However, even in its new location the Pacific Beach Hotel was apparently not a very good ‘business chance’. It was listed in the Union again in May 1898: ‘For rent—The Pacific Beach Hotel, modern building containing fifteen rooms completely furnished; one of the nicest seaside hotels near San Diego; motor railroad stops in front of the hotel. A good chance for a nice family. References required’. In July 1899 Pacific Beach Notes in the Union noted that the hotel had been opened by Messr. Gregg and their mother, Mrs. Greenwood, arrangements with Mr. Rowen not being consummated. For his part, Mr. Honeycutt granted an undivided half of his interests in Block 239, ‘including the building known as the Pacific Beach Hotel and furniture’, to Mrs. Honeycutt in 1899.

Business did improve when a Y.M.C.A Summer Camp was held at the college in August 1899 and the hotel and college buildings were filled with summer school students. Business also apparently picked up in the winter; in February 1900 Pacific Beach Notes noted that the hotel was full of visitors from the East and in September 1900 many eastern people were said to have engaged rooms for the coming winter.

In November 1903 the San Diego Union reported that a big Pacific Beach hotel building formerly owned by Sterling Honeycutt has been sold to purchasers represented by Folsom Bros., the well-known real estate men, who would not say who the purchasers were but promised big improvements. The purchasers turned out to be the Folsom brothers themselves and the improvements may not have been that extensive; a month later the news was that the new hotel owned by Folsom Bros. was expected to be opened to the public before the expiration of the present week. Mrs. M. I. King, well known in San Diego as a first class hotel manager, would be in charge. The Pacific Beach Hotel did open and was listed in the 1904 and 1905 San Diego City Directory, with Mrs. M. I. King as manager.

However, Folsom Bros. Co. still felt the need for a modern, attractive and at the same time reasonably priced resort hotel to accommodate their clients from the north and east. In 1904 they leased and a year later completed the purchase of the campus and buildings of the former San Diego College of Letters, a block northwest of the Pacific Beach Hotel on the north side of Garnet. Folsom Bros. Secretary O. W. Cotton explained to the Union in 1906 that the company then remodeled and rebuilt these buildings from top to bottom, named the place Hotel Balboa, and had one of the most delightful year around hotels on the coast, which was rapidly becoming one of the most popular.

● **Material supplied**
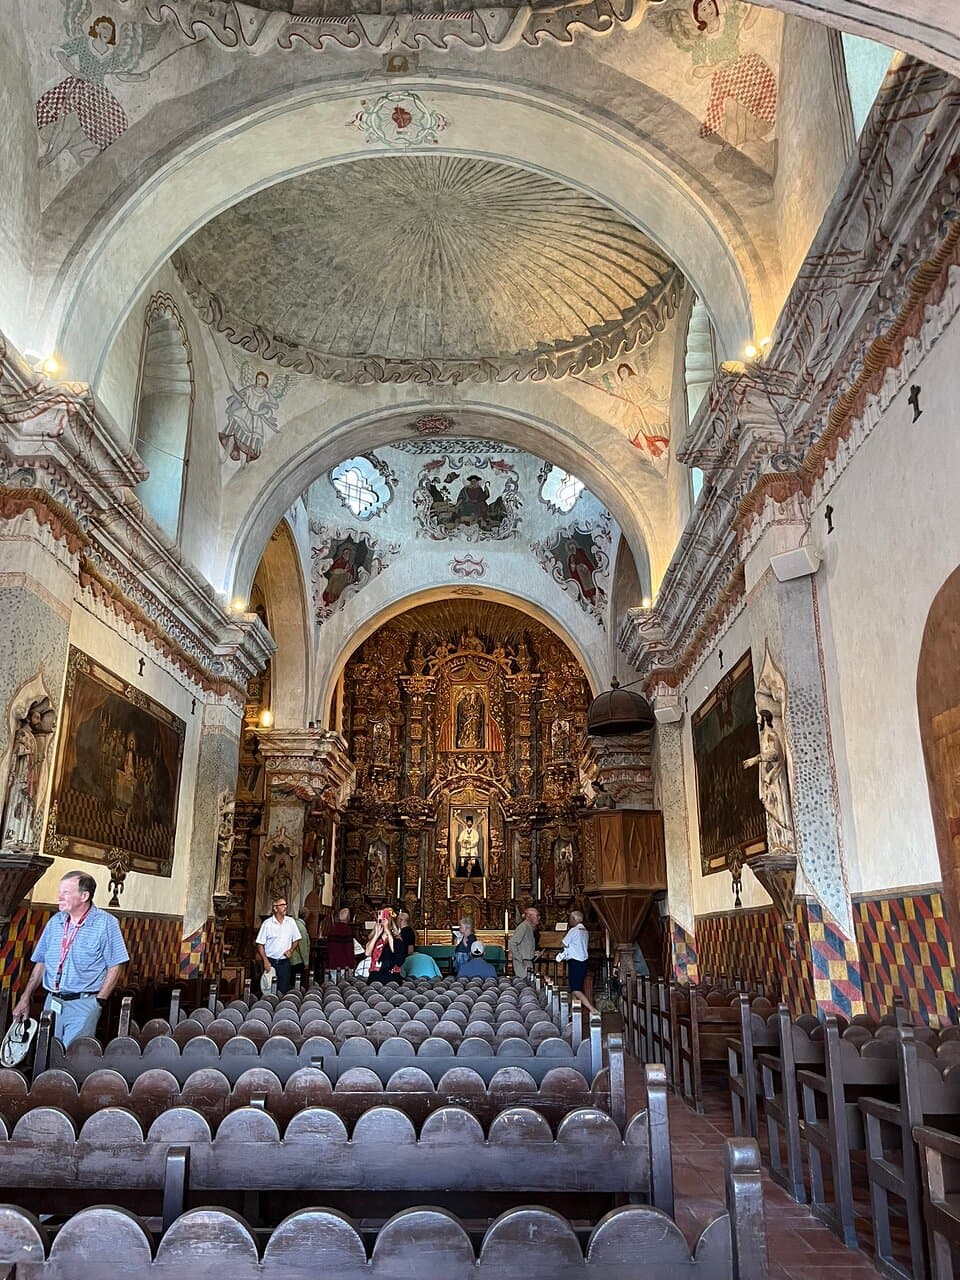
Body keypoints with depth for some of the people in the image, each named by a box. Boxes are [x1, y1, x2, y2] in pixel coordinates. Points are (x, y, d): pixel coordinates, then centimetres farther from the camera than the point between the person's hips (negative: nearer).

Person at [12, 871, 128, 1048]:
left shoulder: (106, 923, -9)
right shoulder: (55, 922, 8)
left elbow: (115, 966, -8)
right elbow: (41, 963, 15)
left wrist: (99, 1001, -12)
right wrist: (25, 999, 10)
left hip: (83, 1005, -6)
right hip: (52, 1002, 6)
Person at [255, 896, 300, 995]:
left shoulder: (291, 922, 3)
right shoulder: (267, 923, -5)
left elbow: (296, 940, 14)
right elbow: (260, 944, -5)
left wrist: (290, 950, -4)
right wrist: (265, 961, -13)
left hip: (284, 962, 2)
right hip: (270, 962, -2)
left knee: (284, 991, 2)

● **Prompt 1**
Repeat the passage about the Pacific Beach Hotel word for word, starting at "Business did improve" and ending at "the coming winter.".
● **Prompt 2**
Count the lines in the entries that contain the string "wrist" and reply with only that number.

● **Exercise result 1**
Business did improve when a Y.M.C.A Summer Camp was held at the college in August 1899 and the hotel and college buildings were filled with summer school students. Business also apparently picked up in the winter; in February 1900 Pacific Beach Notes noted that the hotel was full of visitors from the East and in September 1900 many eastern people were said to have engaged rooms for the coming winter.

● **Exercise result 2**
4